Il est patent que les populations locales d’abeilles présentent un niveau de diversité idéal pour s’adapter aux changements environnementaux et aux conditions de leur écosystème. En conséquence, les populations locales sont d’autant plus productives qu’elles vivent dans leur écosystème. Concrètement, la population locale de la péninsule ibérique, même bien adaptée à son milieu, fait preuve d’un fort comportement défensif et d’une tendance à l’essaimage. Elle est sensible à l’infection par l’acarien varroa. Ces trois caractères ne sont pas souhaitables pour les apiculteurs. En effet, d’une part, des abeilles plus dociles faciliteraient le travail de routine et permettrait à l’apiculteur de prendre plus de plaisir à côtoyer ses abeilles qui seraient aussi plus productives et, en dernier lieu, les abeilles résistantes à la varroase réduiraient l’emploi d’acaricides et faciliteraient leur conduite. Ce qui débouche sur une augmentation de la production. La recherche des caractéristiques mentionnées a provoqué, au cours des 20 dernières années, l’introduction d’autres sous-espèces non locales (et hybrides), en particulier A. m. ligustica et Buckfast, lesquelles menacent la diversité naturelle de la population locale du fait de croisements incontrôlés entre les sous-espèces locale et étrangères.

Placés devant ce fait, notre objectif est de maintenir et de promouvoir la diversité génétique de la sous-espèce A. m. iberiensis.

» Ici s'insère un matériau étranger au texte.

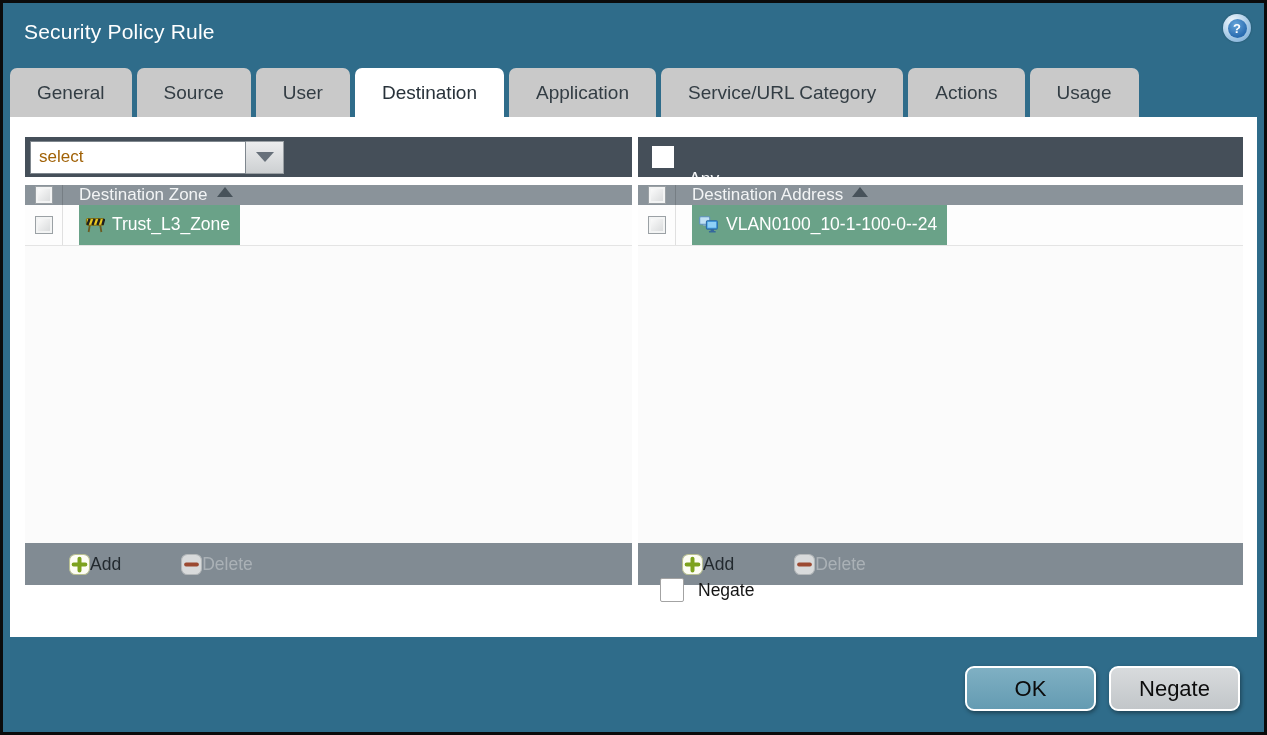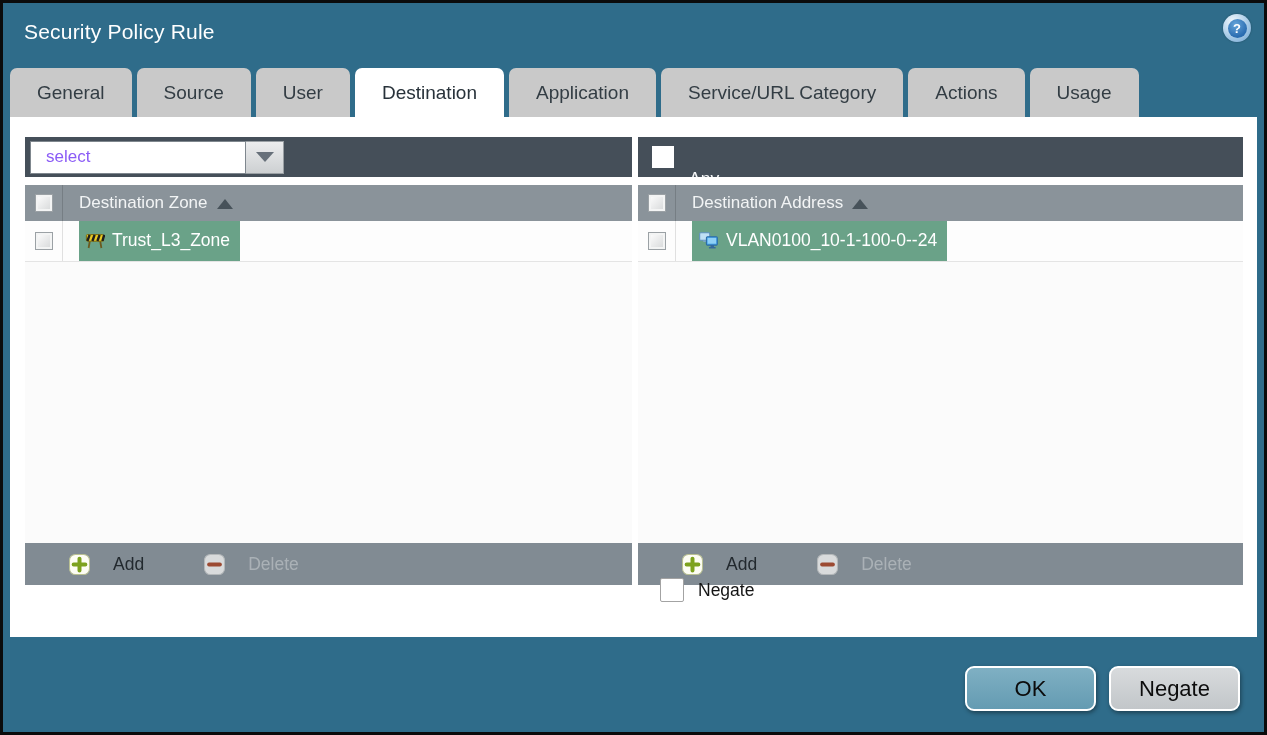--- a/index.html
+++ b/index.html
@@ -23,47 +23,47 @@
   .tab{ height:49px; line-height:49px; padding:0 27px; background:#c9c9c9; color:#333d44;
     font-size:19px; border-radius:7px 7px 0 0; cursor:pointer; white-space:nowrap; }
   .tab.active{ background:#ffffff; color:#28323a; }
   
   .content{ position:absolute; left:7px; top:114px; width:1247px; height:520px; background:#ffffff; }
   .panel{ position:absolute; top:20px; height:448px; display:flex; flex-direction:column; }
   .panel.left{ left:15px; width:607px; }
   .panel.right{ left:628px; width:605px; }
   .ptoolbar{ height:40px; background:#454f59; display:flex; align-items:center; padding:0 5px; }
   .pgap{ height:8px; background:#ffffff; }
-  .pheader{ height:36px; background:#8a939a; display:flex; align-items:center; }
+  .pheader{ height:20px; background:#8a939a; display:flex; align-items:flex-start; }
   .pbody{ flex:1; background:#fbfbfb; overflow:hidden; }
   .pfooter{ height:42px; background:#818b93; display:flex; align-items:center; padding-left:12px; gap:28px; }
   
   .combo{ display:flex; height:33px; }
   .combo input{ width:216px; height:33px; border:1px solid #7f878e; font-size:17px;
-    padding:0 15px; color:#8b5cf6; font-family:"Liberation Sans", sans-serif; outline:none; }
+    padding:0 8px; color:#a16207; font-family:"Liberation Sans", sans-serif; outline:none; }
   .combo-btn{ width:38px; height:33px; background:linear-gradient(#ecedee,#cdd0d2);
     border:1px solid #9aa0a4; border-left:none; display:flex; align-items:center; justify-content:center; cursor:pointer; }
   .tri-down{ width:0; height:0; border-left:9px solid transparent; border-right:9px solid transparent;
     border-top:10px solid #67707a; }
   
   .cb{ display:inline-block; width:18px; height:18px; background:linear-gradient(135deg,#ffffff,#d5d7d8);
     border:1px solid #9ba1a5; box-shadow:inset 0 0 0 2px #f3f4f4; cursor:pointer; }
   .cb-any{ display:inline-block; width:22px; height:22px; background:#ffffff; margin-left:9px; cursor:pointer; }
   .any-label{ color:#f4f6f7; font-size:17.5px; margin-left:15px;margin-top:45px; }
   .cbcell{ width:38px; align-self:stretch; display:flex; align-items:center; justify-content:center; }
   .pheader .cbcell{ border-right:1px solid rgba(0,0,0,.14); }
   .pbody .cbcell{ border-right:1px solid #e0e0e0; }
   .hlabel{ color:#f2f4f5; font-size:17px; margin-left:16px; }
   .sort-up{ width:0; height:0; border-left:8px solid transparent; border-right:8px solid transparent;
     border-bottom:10px solid #47525a; margin-left:9px; margin-top:2px; }
   .row{ height:41px; display:flex; border-bottom:1px solid #e4e4e4; background:#fdfdfd; }
   .tag{ display:inline-flex; align-items:center; gap:7px; background:#6aa288; color:#ffffff;
     font-size:17.5px; padding:3px 10px 4px 6px; margin-left:16px; }
   
-  .tool-btn{ display:flex; align-items:center; gap:23px; font-size:17.5px; color:#22292e; cursor:pointer;padding-left:32px; }
+  .tool-btn{ display:flex; align-items:center; gap:0; font-size:17.5px; color:#22292e; cursor:pointer;padding-left:32px; }
   .tool-btn.disabled{ color:#aab1b6; cursor:default; }
   
   .negate-row{ position:absolute; left:650px; top:461px; display:flex; align-items:center; gap:14px;
     font-size:17.5px; color:#141414; }
   .negate-cb{ width:24px; height:24px; background:#fff; border:1px solid #a3a3a3; border-radius:2px; cursor:pointer; }
   
   .btn{ position:absolute; top:663px; width:131px; height:45px; border:2px solid #ffffff; border-radius:9px;
     font-size:22px; color:#0c0c0c; font-family:"Liberation Sans", sans-serif; cursor:pointer;
     box-shadow:1px 2px 4px rgba(0,0,0,.4); }
   .btn.ok{ right:168px; background:linear-gradient(#7fb0c3,#649bb2); }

Il est nécessaire pour cela de sélectionner les populations locales pour obtenir des abeilles présentant des caractères intéressants pour les apiculteurs et pour qu’elles soient préférées. Cela permettra d’éviter les importations d’abeilles étrangères et favorisera la préservation de la diversité des populations locales d’abeilles noires autochtones.